I think the answer is pretty clearly the second: that the people of Scotland, not the Scottish people, are the electorate. That is to say: British citizens, and some Commonwealth citizens, who are resident in Scotland and registered to vote there can vote on the question of independence. You don’t have to have Scottish ancestry, or otherwise demonstrate Scottishness, to have a proper say in the question. An independent Scotland is not going to Scotify the citizenry, or establish Scots Gaelic as the official language of government. The “Yes” campaign explicitly talks about how an independent Scotland would be more welcoming to higher levels of immigration than a united Britain is, and disclaims any ethno-nationalist basis for the desire for separation. The SNP has always been to the left of its voting base; now it’s just capturing a greater share of the Scottish left than it used to. The cosmopolitan values that Ferguson advocates as a way of weaning Scotland away from nationalism are also the values that the “Yes” campaign is running on: they just think that Scotland would be more liberal, open and cosmopolitan alone than as part of Britain.
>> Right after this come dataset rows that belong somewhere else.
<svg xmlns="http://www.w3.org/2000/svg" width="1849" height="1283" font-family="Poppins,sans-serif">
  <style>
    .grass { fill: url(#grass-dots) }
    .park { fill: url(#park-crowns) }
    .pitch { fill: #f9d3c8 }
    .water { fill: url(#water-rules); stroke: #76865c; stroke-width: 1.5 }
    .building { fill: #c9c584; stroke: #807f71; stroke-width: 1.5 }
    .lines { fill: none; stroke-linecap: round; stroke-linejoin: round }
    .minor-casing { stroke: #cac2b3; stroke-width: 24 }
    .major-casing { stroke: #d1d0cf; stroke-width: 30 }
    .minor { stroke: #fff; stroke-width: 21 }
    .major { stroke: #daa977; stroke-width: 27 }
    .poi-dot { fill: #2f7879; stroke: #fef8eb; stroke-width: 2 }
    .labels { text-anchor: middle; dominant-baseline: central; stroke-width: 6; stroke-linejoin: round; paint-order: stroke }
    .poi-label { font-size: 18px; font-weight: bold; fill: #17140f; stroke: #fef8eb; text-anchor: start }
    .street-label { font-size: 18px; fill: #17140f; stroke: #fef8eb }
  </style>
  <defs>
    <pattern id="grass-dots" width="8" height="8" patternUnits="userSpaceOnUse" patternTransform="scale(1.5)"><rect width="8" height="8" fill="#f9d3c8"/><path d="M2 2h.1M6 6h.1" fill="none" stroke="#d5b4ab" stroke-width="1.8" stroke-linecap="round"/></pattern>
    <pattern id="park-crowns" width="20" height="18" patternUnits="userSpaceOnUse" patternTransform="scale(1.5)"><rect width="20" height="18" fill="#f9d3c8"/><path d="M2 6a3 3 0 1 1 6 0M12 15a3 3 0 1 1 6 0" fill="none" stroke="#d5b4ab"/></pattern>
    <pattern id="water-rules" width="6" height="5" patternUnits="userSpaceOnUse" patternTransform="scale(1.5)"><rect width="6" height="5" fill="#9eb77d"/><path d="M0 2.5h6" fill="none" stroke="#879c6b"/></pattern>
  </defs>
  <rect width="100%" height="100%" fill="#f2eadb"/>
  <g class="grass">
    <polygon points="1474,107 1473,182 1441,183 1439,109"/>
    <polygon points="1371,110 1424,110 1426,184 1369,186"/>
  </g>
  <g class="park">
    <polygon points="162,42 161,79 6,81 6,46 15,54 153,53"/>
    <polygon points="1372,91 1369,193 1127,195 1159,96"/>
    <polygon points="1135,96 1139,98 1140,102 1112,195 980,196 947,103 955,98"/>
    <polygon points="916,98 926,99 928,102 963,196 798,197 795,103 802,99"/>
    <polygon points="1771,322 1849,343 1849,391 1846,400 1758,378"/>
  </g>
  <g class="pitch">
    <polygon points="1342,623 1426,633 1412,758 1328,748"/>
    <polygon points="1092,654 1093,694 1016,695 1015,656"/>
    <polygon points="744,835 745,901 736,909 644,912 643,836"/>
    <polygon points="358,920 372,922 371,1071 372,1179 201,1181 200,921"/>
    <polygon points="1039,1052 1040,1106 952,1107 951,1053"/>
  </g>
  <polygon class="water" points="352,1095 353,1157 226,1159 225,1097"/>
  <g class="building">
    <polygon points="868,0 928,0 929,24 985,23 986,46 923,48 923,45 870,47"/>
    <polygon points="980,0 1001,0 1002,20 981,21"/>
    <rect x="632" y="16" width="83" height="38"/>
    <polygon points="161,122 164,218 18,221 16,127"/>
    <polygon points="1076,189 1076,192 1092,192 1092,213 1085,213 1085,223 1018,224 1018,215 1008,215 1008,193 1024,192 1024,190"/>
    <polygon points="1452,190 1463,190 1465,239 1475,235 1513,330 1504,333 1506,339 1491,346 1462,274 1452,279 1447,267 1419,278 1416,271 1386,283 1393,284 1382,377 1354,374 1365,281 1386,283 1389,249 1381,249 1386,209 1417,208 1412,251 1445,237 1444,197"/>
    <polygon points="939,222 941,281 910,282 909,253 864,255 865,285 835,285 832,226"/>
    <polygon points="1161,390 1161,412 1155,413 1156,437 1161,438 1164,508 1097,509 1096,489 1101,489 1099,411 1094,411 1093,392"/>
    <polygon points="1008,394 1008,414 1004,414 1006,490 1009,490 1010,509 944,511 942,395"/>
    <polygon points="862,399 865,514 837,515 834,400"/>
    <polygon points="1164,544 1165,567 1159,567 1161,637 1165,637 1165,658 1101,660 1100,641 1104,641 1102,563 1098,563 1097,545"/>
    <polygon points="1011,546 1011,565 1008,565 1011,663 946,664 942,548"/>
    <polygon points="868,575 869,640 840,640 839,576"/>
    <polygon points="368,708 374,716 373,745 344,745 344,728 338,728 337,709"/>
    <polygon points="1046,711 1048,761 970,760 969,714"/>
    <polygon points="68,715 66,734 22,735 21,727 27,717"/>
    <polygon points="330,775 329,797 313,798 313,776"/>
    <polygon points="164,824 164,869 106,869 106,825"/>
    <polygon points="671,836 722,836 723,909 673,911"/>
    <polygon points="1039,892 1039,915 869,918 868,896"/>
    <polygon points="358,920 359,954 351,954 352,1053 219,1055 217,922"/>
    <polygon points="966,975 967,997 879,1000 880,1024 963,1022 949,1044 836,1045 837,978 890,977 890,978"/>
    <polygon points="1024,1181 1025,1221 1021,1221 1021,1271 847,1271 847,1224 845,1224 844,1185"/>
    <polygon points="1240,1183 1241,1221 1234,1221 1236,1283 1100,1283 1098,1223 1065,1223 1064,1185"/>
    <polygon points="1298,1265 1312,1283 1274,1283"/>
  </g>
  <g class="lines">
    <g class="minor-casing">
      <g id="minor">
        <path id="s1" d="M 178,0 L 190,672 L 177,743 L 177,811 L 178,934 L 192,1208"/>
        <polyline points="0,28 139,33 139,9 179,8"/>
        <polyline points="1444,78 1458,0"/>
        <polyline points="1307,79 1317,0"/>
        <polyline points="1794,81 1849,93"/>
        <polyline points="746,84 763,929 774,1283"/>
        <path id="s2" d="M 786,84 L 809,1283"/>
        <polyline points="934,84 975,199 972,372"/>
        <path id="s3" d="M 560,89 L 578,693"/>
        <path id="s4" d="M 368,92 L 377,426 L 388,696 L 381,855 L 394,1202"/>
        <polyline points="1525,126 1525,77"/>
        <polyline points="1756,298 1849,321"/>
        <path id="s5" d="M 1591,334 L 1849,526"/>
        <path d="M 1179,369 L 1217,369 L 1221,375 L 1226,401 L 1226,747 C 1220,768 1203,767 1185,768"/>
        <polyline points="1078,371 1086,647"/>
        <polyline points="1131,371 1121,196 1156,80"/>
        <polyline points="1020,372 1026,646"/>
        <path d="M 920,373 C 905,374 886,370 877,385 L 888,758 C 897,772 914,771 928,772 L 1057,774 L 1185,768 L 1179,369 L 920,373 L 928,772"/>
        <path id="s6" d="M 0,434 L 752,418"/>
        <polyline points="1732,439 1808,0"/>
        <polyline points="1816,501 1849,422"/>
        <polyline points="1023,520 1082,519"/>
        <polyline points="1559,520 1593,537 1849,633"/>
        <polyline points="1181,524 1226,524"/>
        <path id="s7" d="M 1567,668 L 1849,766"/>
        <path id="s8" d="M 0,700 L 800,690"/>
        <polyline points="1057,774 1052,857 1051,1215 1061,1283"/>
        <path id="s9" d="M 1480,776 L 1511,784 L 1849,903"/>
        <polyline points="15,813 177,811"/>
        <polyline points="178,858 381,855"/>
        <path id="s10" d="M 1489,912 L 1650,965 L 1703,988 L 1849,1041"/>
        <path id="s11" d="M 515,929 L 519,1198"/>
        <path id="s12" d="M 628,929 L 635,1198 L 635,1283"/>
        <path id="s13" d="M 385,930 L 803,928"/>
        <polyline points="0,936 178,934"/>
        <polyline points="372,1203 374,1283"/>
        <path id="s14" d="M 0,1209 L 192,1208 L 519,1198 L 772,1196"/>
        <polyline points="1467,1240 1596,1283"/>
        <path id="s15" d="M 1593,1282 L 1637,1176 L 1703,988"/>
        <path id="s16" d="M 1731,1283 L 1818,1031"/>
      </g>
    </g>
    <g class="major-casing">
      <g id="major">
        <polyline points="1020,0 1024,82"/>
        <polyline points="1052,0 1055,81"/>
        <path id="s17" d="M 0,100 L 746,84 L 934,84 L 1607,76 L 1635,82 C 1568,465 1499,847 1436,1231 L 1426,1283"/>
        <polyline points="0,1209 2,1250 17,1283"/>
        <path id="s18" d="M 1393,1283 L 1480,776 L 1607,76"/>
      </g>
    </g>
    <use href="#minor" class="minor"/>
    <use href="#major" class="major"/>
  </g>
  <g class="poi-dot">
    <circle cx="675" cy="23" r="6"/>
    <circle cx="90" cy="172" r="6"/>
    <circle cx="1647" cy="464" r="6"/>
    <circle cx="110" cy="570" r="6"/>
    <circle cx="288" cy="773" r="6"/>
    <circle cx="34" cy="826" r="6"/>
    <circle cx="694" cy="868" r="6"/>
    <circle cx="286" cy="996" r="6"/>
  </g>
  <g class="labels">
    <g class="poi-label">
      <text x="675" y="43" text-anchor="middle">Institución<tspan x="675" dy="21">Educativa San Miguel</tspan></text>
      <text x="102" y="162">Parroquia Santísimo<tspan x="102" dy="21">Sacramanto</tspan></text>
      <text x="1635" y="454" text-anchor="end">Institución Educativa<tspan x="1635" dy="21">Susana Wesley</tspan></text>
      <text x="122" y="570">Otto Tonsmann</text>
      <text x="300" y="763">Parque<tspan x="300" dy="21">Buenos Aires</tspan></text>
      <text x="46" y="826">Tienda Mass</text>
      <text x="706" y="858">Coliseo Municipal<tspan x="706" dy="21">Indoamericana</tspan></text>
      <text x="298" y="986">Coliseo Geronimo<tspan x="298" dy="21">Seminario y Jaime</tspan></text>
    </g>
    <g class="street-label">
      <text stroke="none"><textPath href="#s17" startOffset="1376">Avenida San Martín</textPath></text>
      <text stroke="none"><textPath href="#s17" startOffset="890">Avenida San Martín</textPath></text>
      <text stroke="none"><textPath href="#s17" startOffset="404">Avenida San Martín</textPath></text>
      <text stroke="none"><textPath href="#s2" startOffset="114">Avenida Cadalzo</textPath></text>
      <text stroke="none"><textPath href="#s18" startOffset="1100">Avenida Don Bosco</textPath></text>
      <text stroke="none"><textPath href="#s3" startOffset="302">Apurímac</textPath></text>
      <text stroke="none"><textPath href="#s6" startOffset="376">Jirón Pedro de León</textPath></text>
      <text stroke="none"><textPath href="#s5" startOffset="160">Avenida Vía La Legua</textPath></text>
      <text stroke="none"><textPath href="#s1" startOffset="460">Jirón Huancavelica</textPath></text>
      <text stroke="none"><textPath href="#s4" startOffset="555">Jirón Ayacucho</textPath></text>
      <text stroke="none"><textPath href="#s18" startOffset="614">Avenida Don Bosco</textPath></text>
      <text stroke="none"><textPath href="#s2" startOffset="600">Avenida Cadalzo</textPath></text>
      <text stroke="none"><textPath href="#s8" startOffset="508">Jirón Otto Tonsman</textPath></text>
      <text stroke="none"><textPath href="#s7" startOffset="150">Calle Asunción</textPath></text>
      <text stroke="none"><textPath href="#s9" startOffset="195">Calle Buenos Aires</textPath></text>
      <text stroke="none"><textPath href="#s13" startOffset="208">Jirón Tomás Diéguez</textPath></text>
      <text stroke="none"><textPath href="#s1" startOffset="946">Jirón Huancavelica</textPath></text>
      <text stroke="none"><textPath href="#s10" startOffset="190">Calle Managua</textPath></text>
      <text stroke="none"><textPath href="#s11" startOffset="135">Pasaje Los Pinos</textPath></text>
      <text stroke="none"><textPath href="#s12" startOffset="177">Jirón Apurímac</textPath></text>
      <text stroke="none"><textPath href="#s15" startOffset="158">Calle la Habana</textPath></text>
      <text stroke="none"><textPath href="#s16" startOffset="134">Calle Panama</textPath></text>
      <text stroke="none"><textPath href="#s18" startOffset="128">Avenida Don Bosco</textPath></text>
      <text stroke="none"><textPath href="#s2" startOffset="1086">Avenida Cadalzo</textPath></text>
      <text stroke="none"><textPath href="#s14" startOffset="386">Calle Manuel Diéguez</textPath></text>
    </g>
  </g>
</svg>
None of this is intended as criticism of the SNP’s ambition. It just doesn’t look much like the nationalism that was at play when the Greeks sought independence from the Ottomans, or when the Czechs sought independence from Austria-Hungary – or, for that matter, when the Irish sought their own independence from the United Kingdom. It’s not even the way Flanders or Quebec talk – Flemish independence is a right-wing cause that is correlated with opposition to immigration, and advocates of sovereignty for Quebec voice a vigorous nationalism based on language (though not on ethnicity or race – it’s all about the francophonie).
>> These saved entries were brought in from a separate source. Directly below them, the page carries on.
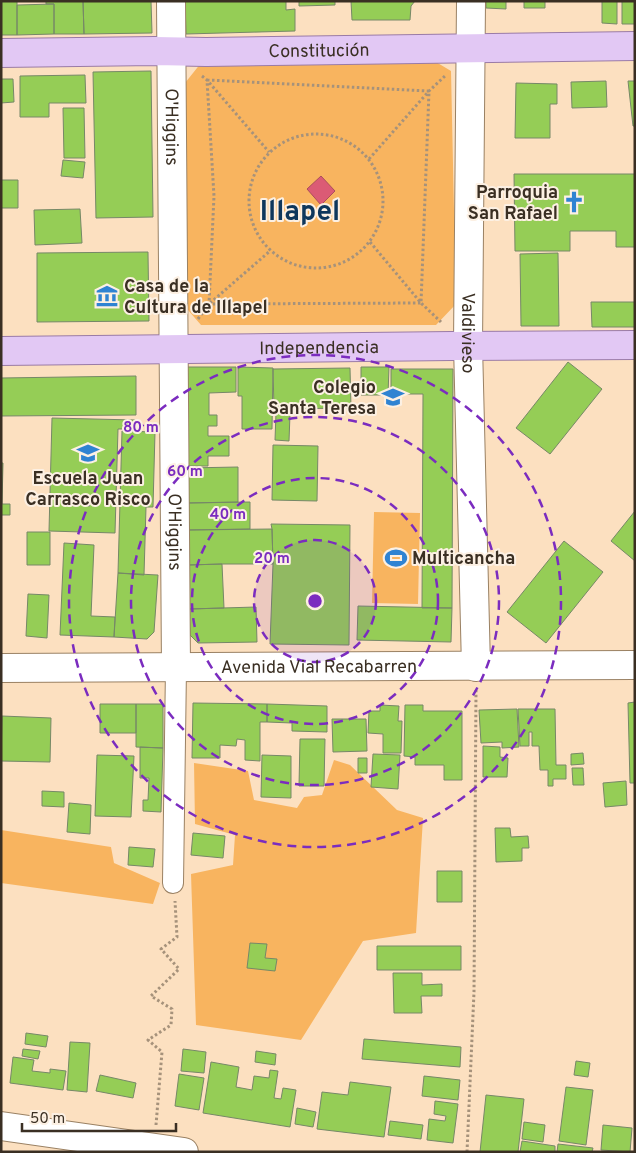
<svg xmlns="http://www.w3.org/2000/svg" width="636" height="1153" font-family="Overpass,sans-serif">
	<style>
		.green { fill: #f8b45f }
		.water { fill: #db5b75; stroke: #ab4e5c }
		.building { fill: #95cd56; stroke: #768867 }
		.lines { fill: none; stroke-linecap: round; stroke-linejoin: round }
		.street-casing { stroke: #9a8163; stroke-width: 22 }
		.secondary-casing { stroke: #9a8163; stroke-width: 30 }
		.primary-casing { stroke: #9a7ba6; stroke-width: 30 }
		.path { stroke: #a6927b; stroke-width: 3; stroke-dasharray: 2.5 2.5; stroke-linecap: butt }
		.street { stroke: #fff; stroke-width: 20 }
		.secondary { stroke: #fff; stroke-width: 28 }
		.primary { stroke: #e2c8f4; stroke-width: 28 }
		.ring { fill: none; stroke: #7b2cbf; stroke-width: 2.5; stroke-dasharray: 9 6 }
		.labels { text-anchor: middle; stroke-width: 4; stroke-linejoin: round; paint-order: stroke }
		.street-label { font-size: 18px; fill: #3a2f23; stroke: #fcf0e3 }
		.poi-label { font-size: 18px; font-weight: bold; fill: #3a2f23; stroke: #fcf0e3; text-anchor: end }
		.town-label { font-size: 28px; font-weight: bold; fill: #0e375c; stroke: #fcf0e3 }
		.centre { fill: #7b2cbf; stroke: #fcf0e3; stroke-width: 2.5 }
		.ring-label { font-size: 15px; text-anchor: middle; font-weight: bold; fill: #7b2cbf; stroke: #fcf0e3; stroke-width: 4; stroke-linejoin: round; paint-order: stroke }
	</style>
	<rect width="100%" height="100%" fill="#fce0c0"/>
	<path class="green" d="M431 59 451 71 456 304 436 325H201L188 310 185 83 201 63Z
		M374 512 420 513 418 604 372 603Z
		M334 760 350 765 397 810 423 818 416 933 363 941 301 1040 196 1025 191 874 233 865 235 835 195 824 194 763 248 771 254 800 297 808 304 797 322 795Z
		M1 830 111 847 114 863 160 883 153 904 1 883Z"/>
	<path class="water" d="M321 176 335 191 321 205 307 189Z"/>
	<path class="building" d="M1 1H17V35H1Z
		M46 1H83L84 34H54V4H46Z
		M83 1H151L152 33 84 34Z
		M185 1H286V10L295 9V31L186 34Z
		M299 1H335V5L299 6Z
		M351 1H415L411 6 410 20H352Z
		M486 1H506V9L486 8Z
		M524 1H545V8H524Z
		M602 1H617V24L602 23Z
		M622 1H635V24H622Z
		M54 4V34L17 35V5Z
		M151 71 153 217 96 218 93 72Z
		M85 75 86 103H49V117H20V76Z
		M1 79H13L14 102 1 103Z
		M606 81 607 107 572 108 571 82Z
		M628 81H635V126H633Z
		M516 83 557 84V104H550V138H515Z
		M63 108H84L85 158H64Z
		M63 160 85 162 83 178 61 176Z
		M514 174H635V247H616V231H570V251H515Z
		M1 180H18V208H1Z
		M80 209 82 243 35 245 34 210Z
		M148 252 149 321 37 322V253Z
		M558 253 559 326H521L520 254Z
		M591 302H635V327H592Z
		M568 362 602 389 550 454 516 428Z
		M185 367H236V392L209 393V415H217V426H208V436H229V456H208V466H186Z
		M238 367 273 368 272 429H242V396H238Z
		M361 367H389L388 395H361Z
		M350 368 351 408 274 409 273 369Z
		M391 369H453L452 608H422L423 394H391Z
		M136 376V415L1 416V378Z
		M276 413 290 414 289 441 275 440Z
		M52 418 135 420V429H118L115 533 49 531Z
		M122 431 155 432 153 507H146L144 575 118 573Z
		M273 445 318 446 317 501 272 500Z
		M1 463H3L2 504H10V515H1Z
		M238 467V502L187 503 186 468Z
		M250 502V529L187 530V503Z
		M635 511V561L611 541Z
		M271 524 350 525 349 645 270 644 273 564 272 529Z
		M272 529 273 564H222L188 565 187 530Z
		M27 532H50V565H27Z
		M564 541 603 572 546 643 507 612Z
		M64 543 94 545 91 616 115 617 114 637 60 635Z
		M222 564 224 608 189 609 188 565Z
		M118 573 158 575 154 632 147 639 114 637Z
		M28 594 49 595 47 638 26 636Z
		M358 606 452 608 451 642 357 640Z
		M256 607 257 642 198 643 190 635 189 609Z
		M635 702V783H630L628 703Z
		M193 703 267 704V722H260V761L245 760V740L237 739 236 746 220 745V758H192Z
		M100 704H136V733H100Z
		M136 704H163V748L136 747Z
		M267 704 327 706V732L292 731V723L267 722Z
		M380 705 399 706 398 721H402L401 753H383V734L368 733 369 711H380Z
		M405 705H423V711H462V780H444V765H415V757L404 756Z
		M517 709 519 747 502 748V742L481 743 479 710Z
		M518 709H555L556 765H566V779H553V786H548V770H540L539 746H532V732H529V746H520Z
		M2 716 51 718 50 762 1 761Z
		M332 719H366L367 751 333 752Z
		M300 739H325L324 786H299Z
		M483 746 500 747V757L508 758 507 777H483Z
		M140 747 163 748 161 812 143 811V800H148L149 778H140Z
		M583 753 584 764 571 765V754Z
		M373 754 400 755 398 789 371 787Z
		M97 755 134 756 131 817 95 816Z
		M262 755 291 756V798L261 797Z
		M358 758H367V773H358Z
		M572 768H583L584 785H573Z
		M626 781 627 805 605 807 603 783Z
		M42 791 64 792V807L42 806Z
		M69 803 91 805 90 834 67 832Z
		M495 828H510L511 837 528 836 529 848H522V861L496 862Z
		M193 833 225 836 223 858 191 855Z
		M129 847 155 849 153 867 128 865Z
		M437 871H462V902H437Z
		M250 943 267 944 265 958 277 959 275 971 247 968Z
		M377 946H461V970H377Z
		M393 973H422V985L442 984V996H421L422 1013H394Z
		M26 1033 48 1036 46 1047 25 1044Z
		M364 1039 461 1047 460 1067 362 1059Z
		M70 1042 90 1043 87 1092 67 1090Z
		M23 1049 40 1051 38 1059 22 1056Z
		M183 1049 206 1052 204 1073 181 1071Z
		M256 1051 276 1054 275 1065 255 1062Z
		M13 1057 34 1060 32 1071 50 1073V1069L66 1071 63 1090 10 1083Z
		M576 1061 590 1063 588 1077 574 1075Z
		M211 1062 239 1067 236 1087 252 1090 254 1076 269 1078 270 1070 278 1071 274 1098 281 1099 283 1088 296 1090 290 1127 203 1113Z
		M179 1074 204 1078 199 1110 175 1106Z
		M100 1075 136 1083 133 1098 96 1091Z
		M424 1076 460 1080 458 1100 422 1096Z
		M350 1082 391 1087 384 1137 317 1129 322 1092 348 1095Z
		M566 1087 593 1090 586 1145 559 1141Z
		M486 1095 524 1099 518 1152H480Z
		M435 1101 458 1104 453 1143 427 1140 429 1119 445 1121 446 1116 434 1114Z
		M297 1108 316 1112 313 1127 295 1124Z
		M390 1121 423 1125 421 1139 388 1135Z
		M524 1122 545 1125 543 1142 522 1139Z
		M603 1125 632 1128 630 1152 601 1150Z
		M522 1141 555 1146V1152H520Z
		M558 1144 593 1148 592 1152H557Z"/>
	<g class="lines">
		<g class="street-casing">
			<path id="street" d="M173 883 176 667"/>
		</g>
		<g class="secondary-casing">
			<g id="secondary">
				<path id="s1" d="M171 1 176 667"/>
				<path id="s2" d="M471 1 468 345 476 667"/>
				<path id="s3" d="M1 668 635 665"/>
				<path d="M1 1126 184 1152"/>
			</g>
		</g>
		<g class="primary-casing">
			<g id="primary">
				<path id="s4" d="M1 53 155 51 206 52 635 46"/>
				<path id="s5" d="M1 351 452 346 635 345"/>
			</g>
		</g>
		<path class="path" d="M202 76 207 80 269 152
			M207 80 429 91 421 303 209 304 214 196Z
			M249 201a67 67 0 1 1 134 0a67 67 0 1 1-134 0Z
			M369 159 429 91 446 75
			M370 242 421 303 441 322
			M198 319 209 304 270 251
			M156 1125 162 1052 148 1040 171 1025 172 1009 151 996 179 969 161 949 177 937 175 901
			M467 1152 474 992 476 690"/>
		<use href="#street" class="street"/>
		<use href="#secondary" class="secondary"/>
		<use href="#primary" class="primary"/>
	</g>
	<circle cx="315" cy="601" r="61" fill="#7b2cbf" fill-opacity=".12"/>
	<g class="ring">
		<circle cx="315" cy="601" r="61"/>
		<circle cx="315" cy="601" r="123"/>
		<circle cx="315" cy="601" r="184"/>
		<circle cx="315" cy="601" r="246"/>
	</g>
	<defs>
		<g id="church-bare" transform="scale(1.725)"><path d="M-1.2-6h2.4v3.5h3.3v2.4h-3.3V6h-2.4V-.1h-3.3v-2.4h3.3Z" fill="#2f83d2" stroke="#fcf0e3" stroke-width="2.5" paint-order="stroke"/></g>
		<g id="museum-bare" transform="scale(1.725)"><path d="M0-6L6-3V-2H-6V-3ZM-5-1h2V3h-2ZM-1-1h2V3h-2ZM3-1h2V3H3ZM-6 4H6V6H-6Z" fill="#2f83d2" stroke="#fcf0e3" stroke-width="2.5" paint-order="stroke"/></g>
		<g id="school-bare" transform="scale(1.725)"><path d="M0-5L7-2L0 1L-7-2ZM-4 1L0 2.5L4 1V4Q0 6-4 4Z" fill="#2f83d2" stroke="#fcf0e3" stroke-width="2.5" paint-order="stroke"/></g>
		<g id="stadium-bare" transform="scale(1.725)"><path d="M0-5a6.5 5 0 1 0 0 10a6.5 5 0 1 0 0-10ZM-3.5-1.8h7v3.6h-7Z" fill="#2f83d2" stroke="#fcf0e3" stroke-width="2.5" paint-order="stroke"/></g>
	</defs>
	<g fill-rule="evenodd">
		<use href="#church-bare" x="574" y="202"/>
		<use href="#museum-bare" x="107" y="296"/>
		<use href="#school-bare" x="393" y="397"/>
		<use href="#school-bare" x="88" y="453"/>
		<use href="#stadium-bare" x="396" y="558"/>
	</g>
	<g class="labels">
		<g class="street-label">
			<text dy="6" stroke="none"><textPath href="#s4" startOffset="318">Constitución</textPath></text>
			<text dy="6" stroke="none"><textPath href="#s1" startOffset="126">O'Higgins</textPath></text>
			<text dy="6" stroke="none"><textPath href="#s2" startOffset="332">Valdivieso</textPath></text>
			<text dy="6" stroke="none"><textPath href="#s5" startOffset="318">Independencia</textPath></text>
			<text dy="6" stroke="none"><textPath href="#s1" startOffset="531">O'Higgins</textPath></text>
			<text dy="6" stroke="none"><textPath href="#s3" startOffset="318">Avenida Vial Recabarren</textPath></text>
		</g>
		<g class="poi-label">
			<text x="558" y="198">Parroquia<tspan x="558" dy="21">San Rafael</tspan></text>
			<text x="124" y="292" text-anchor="start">Casa de la<tspan x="124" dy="21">Cultura de Illapel</tspan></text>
			<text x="376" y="393">Colegio<tspan x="376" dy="21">Santa Teresa</tspan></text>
			<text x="88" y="484" text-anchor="middle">Escuela Juan<tspan x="88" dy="21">Carrasco Risco</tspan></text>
			<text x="412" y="564" text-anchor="start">Multicancha</text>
		</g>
		<g class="town-label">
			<text x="300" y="220">Illapel</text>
		</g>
	</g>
	<circle cx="315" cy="601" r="8" class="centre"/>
	<g class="ring-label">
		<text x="141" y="432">80 m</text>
		<text x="185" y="476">60 m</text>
		<text x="228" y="519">40 m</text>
		<text x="272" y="563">20 m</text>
	</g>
	<rect width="636" height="1153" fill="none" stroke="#3a2f23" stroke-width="5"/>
	<path d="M22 1123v8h154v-8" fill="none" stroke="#3a2f23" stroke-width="2.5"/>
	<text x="30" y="1123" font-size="15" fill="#3a2f23" stroke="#fcf0e3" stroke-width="4" paint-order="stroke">50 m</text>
</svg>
That’s why, I think, it reads as “baffling” to some. In a multi-cultural age, nationalism makes sense as a response to collective oppression, which Scotland does not suffer from, and/or some sense of profound and unbridgeable difference, which Scotland does not really manifest. Nationalism as an ideal in itself, as a way for a people to establish itself as a force in the world, romantically actualizing their ethno-historical essence, frog-marching their people into modernity and/or purifying themselves of foreign influences – all elements of nationalism when it mattered for Germany, or Italy, or China, or Japan, or Egypt, or Israel – is more than slightly alarming to contemporary cosmopolitans. But on that score Scottish nationalism doesn’t look much like nationalism at all. And, okay, maybe it’s just more practical for New Zealand not to be governed from the other side of the world. But is Scotland really “necessary” or “inevitable” in that sense? Not really. So why vote yes? Isn’t it setting the requirements for divorce rather low?

Scotland has its own distinct history, customs, and so forth. But Scottish independence would still be more like independence for Alaska or Vermont than like independence for Kurdistan or Tibet. The “idea” of Scottish independence is the idea of smallness, along with the notion that any organized group can always plausibly pack up their marbles and leave a larger group that they don’t find congenial. It’s the idea, ultimately, that there’s nothing particularly sacred or special about the state; that the state is something any community – a more apropos word than “people” for a multi-cultural age – can choose to adopt or discard at will.

One can understand why people who are enamored of other, “bigger” ideas find that idea itself uncongenial.

As for me, I still think the key question is: if the goal is truly to maximize a community’s ability to govern itself, without inordinate sacrifice of goods like prosperity that matter to the ability of the individuals therein to live the lives they want, what’s the “optimal political unit” for such governance? Maybe it’s gotten smaller in the last 100 years on account of information technology, etc. Maybe it’s gotten bigger on account of the globalization of finance, etc. I’d like to see the evidence for both sides.

I don’t expect to see it before Thursday.